The Apologist’s True Mission

Drew McCoy over at Genetically Modified Skeptic took a free Evangelical course about atheism, which turned out just to be a series of short videos by Greg Koukl repeating some of the same disinformation that we used to disseminate when I was an Evangelical Christian.

This is a video that I would so love to give to my fundamentalist family and friends, but I know that they would likely not even watch it. Drew succinctly corrects Koukl’s long-known errors and misrepresentations, criticisms that Koukl surely has known about for many years. Koukl, after all, is a professional. It’s his job to know. And Drew demonstrates how Koukl’s tactics are not likely to get you anywhere in speaking to an actual atheist or skeptic, how they will only make you look ignorant and obstinate, will only make your interlocutor stop taking you seriously. My guess is that Koukl knows this as well and that he simply doesn’t care.

Apologists say that they are defending the faith to skeptics. This course claims to teach Christians how to talk to atheists. But their audience is not really the skeptic or the atheist. Rather their audience is the true believer. Their mission is to further entrench the dogmatic beliefs of the trapped souls under their thumb.

That’s why they reiterate silly, debunked myths about atheists and atheism, because those strawmen are easy to knock down.

That’s why they argue over definitions, because they can’t win in an argument over substance.

That’s why they refuse to address the skeptic’s concerns, because they’re addressing a different concern, how to make themselves and their sheep feel better about their beliefs.

That’s why they make logically flawed arguments, because it’s easier for them to make up stories to justify their errors than to admit that they are wrong.

__Aim of the exercise__:
Repeat the passage on the apologist's true mission from "That’s why they make" up to and including "they are wrong.", switching "stories" to "excuses".

__Data shown__:
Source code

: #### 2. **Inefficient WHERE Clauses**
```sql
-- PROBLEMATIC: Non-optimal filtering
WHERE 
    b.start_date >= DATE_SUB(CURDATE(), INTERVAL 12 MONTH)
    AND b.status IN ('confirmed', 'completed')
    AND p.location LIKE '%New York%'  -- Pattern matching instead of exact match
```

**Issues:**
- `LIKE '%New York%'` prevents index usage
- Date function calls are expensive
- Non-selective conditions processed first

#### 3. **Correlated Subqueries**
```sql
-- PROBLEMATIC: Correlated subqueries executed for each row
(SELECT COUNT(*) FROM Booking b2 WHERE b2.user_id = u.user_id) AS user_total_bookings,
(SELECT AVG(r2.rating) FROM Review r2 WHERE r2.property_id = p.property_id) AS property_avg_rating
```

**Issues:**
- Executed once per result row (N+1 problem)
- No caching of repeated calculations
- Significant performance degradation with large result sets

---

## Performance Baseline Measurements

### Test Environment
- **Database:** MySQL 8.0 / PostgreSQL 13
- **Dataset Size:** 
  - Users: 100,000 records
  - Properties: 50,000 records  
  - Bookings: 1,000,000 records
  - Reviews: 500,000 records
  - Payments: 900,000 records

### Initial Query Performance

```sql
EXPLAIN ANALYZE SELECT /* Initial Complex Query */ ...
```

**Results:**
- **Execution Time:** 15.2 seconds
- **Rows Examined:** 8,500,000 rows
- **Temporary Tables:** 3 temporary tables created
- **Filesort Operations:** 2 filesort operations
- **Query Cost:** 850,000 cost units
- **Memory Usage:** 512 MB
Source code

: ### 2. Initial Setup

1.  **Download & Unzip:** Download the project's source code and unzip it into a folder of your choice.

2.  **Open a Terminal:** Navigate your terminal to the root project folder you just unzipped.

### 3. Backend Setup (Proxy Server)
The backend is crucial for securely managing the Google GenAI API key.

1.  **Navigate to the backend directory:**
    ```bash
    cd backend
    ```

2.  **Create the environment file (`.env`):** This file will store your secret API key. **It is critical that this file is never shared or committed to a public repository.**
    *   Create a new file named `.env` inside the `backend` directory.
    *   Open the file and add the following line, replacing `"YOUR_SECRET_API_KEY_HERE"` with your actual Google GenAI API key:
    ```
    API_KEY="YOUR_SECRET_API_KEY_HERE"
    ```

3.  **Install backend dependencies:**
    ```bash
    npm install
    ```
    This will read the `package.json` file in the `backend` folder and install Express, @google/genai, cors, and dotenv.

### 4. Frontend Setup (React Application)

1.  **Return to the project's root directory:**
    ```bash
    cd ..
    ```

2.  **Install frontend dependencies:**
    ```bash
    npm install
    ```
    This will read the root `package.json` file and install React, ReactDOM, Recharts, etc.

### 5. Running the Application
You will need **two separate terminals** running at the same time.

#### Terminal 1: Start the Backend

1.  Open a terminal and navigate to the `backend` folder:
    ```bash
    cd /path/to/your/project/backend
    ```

__Solution for this problem__:
That’s why they make logically flawed arguments, because it’s easier for them to make up excuses to justify their errors than to admit that they are wrong.